* [TASK INSTRUCTIONS]: Reproduce all of the material below line by line, keeping every word and character unchanged.

Source data
## Start
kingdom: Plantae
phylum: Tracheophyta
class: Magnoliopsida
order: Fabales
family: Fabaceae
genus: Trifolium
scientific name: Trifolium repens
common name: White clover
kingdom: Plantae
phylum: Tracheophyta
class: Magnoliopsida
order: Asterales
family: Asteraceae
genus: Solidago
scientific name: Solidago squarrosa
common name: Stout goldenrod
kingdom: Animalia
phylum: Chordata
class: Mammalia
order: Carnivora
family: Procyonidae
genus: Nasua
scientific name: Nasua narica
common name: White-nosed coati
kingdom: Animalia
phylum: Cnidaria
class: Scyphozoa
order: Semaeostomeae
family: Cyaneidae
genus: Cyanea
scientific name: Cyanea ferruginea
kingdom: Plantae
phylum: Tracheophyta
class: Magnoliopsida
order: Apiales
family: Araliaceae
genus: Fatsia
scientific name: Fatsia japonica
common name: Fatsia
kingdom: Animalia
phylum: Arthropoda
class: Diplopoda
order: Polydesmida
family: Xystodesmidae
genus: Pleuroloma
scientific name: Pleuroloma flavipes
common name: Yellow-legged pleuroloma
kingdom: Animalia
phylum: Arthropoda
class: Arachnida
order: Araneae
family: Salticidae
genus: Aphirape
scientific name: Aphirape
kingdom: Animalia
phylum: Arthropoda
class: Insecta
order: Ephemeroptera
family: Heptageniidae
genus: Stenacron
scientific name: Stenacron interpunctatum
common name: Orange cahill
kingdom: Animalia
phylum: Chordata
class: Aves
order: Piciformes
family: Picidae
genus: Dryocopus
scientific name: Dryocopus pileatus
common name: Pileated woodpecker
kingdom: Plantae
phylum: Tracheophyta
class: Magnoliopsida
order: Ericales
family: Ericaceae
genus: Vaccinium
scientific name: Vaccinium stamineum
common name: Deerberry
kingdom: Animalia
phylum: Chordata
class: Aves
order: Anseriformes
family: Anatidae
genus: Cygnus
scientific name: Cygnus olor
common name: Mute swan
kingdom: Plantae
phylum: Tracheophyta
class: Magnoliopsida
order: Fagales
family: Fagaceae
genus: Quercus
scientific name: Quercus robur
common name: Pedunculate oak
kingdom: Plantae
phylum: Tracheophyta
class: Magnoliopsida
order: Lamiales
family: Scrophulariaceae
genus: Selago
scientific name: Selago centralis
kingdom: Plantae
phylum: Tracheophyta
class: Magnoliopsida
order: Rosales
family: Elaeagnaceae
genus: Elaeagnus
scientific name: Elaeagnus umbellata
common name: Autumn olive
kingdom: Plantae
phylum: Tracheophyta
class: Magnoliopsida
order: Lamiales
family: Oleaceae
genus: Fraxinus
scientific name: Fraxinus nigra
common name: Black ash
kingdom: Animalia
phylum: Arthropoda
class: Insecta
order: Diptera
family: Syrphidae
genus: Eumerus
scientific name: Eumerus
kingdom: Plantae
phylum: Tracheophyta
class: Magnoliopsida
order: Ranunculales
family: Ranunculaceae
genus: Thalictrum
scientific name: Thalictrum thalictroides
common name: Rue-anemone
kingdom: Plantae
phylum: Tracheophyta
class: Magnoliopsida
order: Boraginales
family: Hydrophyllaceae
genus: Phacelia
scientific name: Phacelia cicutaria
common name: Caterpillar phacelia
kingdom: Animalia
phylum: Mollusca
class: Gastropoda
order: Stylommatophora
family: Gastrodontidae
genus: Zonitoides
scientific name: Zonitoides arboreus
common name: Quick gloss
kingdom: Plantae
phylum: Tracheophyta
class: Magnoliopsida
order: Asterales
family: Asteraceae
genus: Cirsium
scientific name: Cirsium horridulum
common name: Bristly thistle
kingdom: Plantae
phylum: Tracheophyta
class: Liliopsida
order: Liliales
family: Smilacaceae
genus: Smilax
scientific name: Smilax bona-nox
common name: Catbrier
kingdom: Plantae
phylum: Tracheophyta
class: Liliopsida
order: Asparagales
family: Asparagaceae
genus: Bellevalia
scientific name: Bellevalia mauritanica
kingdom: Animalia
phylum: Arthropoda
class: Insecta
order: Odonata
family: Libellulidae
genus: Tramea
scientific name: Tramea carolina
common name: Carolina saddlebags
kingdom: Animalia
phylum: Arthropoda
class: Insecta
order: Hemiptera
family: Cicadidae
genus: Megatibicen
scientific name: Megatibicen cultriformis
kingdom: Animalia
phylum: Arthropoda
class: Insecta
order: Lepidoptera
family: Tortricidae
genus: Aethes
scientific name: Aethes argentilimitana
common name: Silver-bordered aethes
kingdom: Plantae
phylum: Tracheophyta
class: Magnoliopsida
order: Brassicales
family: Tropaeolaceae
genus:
## End
* [RIGHT ANSWER]:
kingdom: Plantae
phylum: Tracheophyta
class: Magnoliopsida
order: Fabales
family: Fabaceae
genus: Trifolium
scientific name: Trifolium repens
common name: White clover
kingdom: Plantae
phylum: Tracheophyta
class: Magnoliopsida
order: Asterales
family: Asteraceae
genus: Solidago
scientific name: Solidago squarrosa
common name: Stout goldenrod
kingdom: Animalia
phylum: Chordata
class: Mammalia
order: Carnivora
family: Procyonidae
genus: Nasua
scientific name: Nasua narica
common name: White-nosed coati
kingdom: Animalia
phylum: Cnidaria
class: Scyphozoa
order: Semaeostomeae
family: Cyaneidae
genus: Cyanea
scientific name: Cyanea ferruginea
kingdom: Plantae
phylum: Tracheophyta
class: Magnoliopsida
order: Apiales
family: Araliaceae
genus: Fatsia
scientific name: Fatsia japonica
common name: Fatsia
kingdom: Animalia
phylum: Arthropoda
class: Diplopoda
order: Polydesmida
family: Xystodesmidae
genus: Pleuroloma
scientific name: Pleuroloma flavipes
common name: Yellow-legged pleuroloma
kingdom: Animalia
phylum: Arthropoda
class: Arachnida
order: Araneae
family: Salticidae
genus: Aphirape
scientific name: Aphirape
kingdom: Animalia
phylum: Arthropoda
class: Insecta
order: Ephemeroptera
family: Heptageniidae
genus: Stenacron
scientific name: Stenacron interpunctatum
common name: Orange cahill
kingdom: Animalia
phylum: Chordata
class: Aves
order: Piciformes
family: Picidae
genus: Dryocopus
scientific name: Dryocopus pileatus
common name: Pileated woodpecker
kingdom: Plantae
phylum: Tracheophyta
class: Magnoliopsida
order: Ericales
family: Ericaceae
genus: Vaccinium
scientific name: Vaccinium stamineum
common name: Deerberry
kingdom: Animalia
phylum: Chordata
class: Aves
order: Anseriformes
family: Anatidae
genus: Cygnus
scientific name: Cygnus olor
common name: Mute swan
kingdom: Plantae
phylum: Tracheophyta
class: Magnoliopsida
order: Fagales
family: Fagaceae
genus: Quercus
scientific name: Quercus robur
common name: Pedunculate oak
kingdom: Plantae
phylum: Tracheophyta
class: Magnoliopsida
order: Lamiales
family: Scrophulariaceae
genus: Selago
scientific name: Selago centralis
kingdom: Plantae
phylum: Tracheophyta
class: Magnoliopsida
order: Rosales
family: Elaeagnaceae
genus: Elaeagnus
scientific name: Elaeagnus umbellata
common name: Autumn olive
kingdom: Plantae
phylum: Tracheophyta
class: Magnoliopsida
order: Lamiales
family: Oleaceae
genus: Fraxinus
scientific name: Fraxinus nigra
common name: Black ash
kingdom: Animalia
phylum: Arthropoda
class: Insecta
order: Diptera
family: Syrphidae
genus: Eumerus
scientific name: Eumerus
kingdom: Plantae
phylum: Tracheophyta
class: Magnoliopsida
order: Ranunculales
family: Ranunculaceae
genus: Thalictrum
scientific name: Thalictrum thalictroides
common name: Rue-anemone
kingdom: Plantae
phylum: Tracheophyta
class: Magnoliopsida
order: Boraginales
family: Hydrophyllaceae
genus: Phacelia
scientific name: Phacelia cicutaria
common name: Caterpillar phacelia
kingdom: Animalia
phylum: Mollusca
class: Gastropoda
order: Stylommatophora
family: Gastrodontidae
genus: Zonitoides
scientific name: Zonitoides arboreus
common name: Quick gloss
kingdom: Plantae
phylum: Tracheophyta
class: Magnoliopsida
order: Asterales
family: Asteraceae
genus: Cirsium
scientific name: Cirsium horridulum
common name: Bristly thistle
kingdom: Plantae
phylum: Tracheophyta
class: Liliopsida
order: Liliales
family: Smilacaceae
genus: Smilax
scientific name: Smilax bona-nox
common name: Catbrier
kingdom: Plantae
phylum: Tracheophyta
class: Liliopsida
order: Asparagales
family: Asparagaceae
genus: Bellevalia
scientific name: Bellevalia mauritanica
kingdom: Animalia
phylum: Arthropoda
class: Insecta
order: Odonata
family: Libellulidae
genus: Tramea
scientific name: Tramea carolina
common name: Carolina saddlebags
kingdom: Animalia
phylum: Arthropoda
class: Insecta
order: Hemiptera
family: Cicadidae
genus: Megatibicen
scientific name: Megatibicen cultriformis
kingdom: Animalia
phylum: Arthropoda
class: Insecta
order: Lepidoptera
family: Tortricidae
genus: Aethes
scientific name: Aethes argentilimitana
common name: Silver-bordered aethes
kingdom: Plantae
phylum: Tracheophyta
class: Magnoliopsida
order: Brassicales
family: Tropaeolaceae
genus:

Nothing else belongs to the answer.